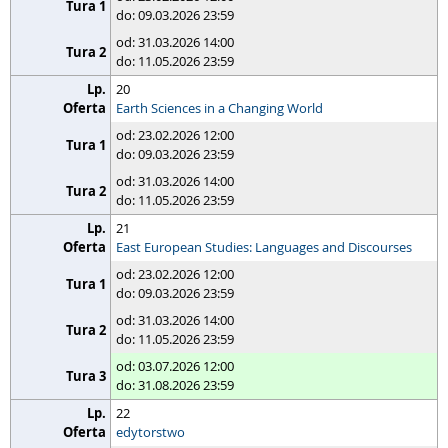
do: 09.03.2026 23:59
od: 31.03.2026 14:00
do: 11.05.2026 23:59
20
Earth Sciences in a Changing World
od: 23.02.2026 12:00
do: 09.03.2026 23:59
od: 31.03.2026 14:00
do: 11.05.2026 23:59
21
East European Studies: Languages and Discourses
od: 23.02.2026 12:00
do: 09.03.2026 23:59
od: 31.03.2026 14:00
do: 11.05.2026 23:59
od: 03.07.2026 12:00
do: 31.08.2026 23:59
22
edytorstwo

════

§ **Action item**
Replace every "do" with "until" in the text of the entry above, and write out all its lines again with nothing else changed. Leave the picture out.

§ **Answer box**
until: 09.03.2026 23:59
od: 31.03.2026 14:00
until: 11.05.2026 23:59
20
Earth Sciences in a Changing World
od: 23.02.2026 12:00
until: 09.03.2026 23:59
od: 31.03.2026 14:00
until: 11.05.2026 23:59
21
East European Studies: Languages and Discourses
od: 23.02.2026 12:00
until: 09.03.2026 23:59
od: 31.03.2026 14:00
until: 11.05.2026 23:59
od: 03.07.2026 12:00
until: 31.08.2026 23:59
22
edytorstwo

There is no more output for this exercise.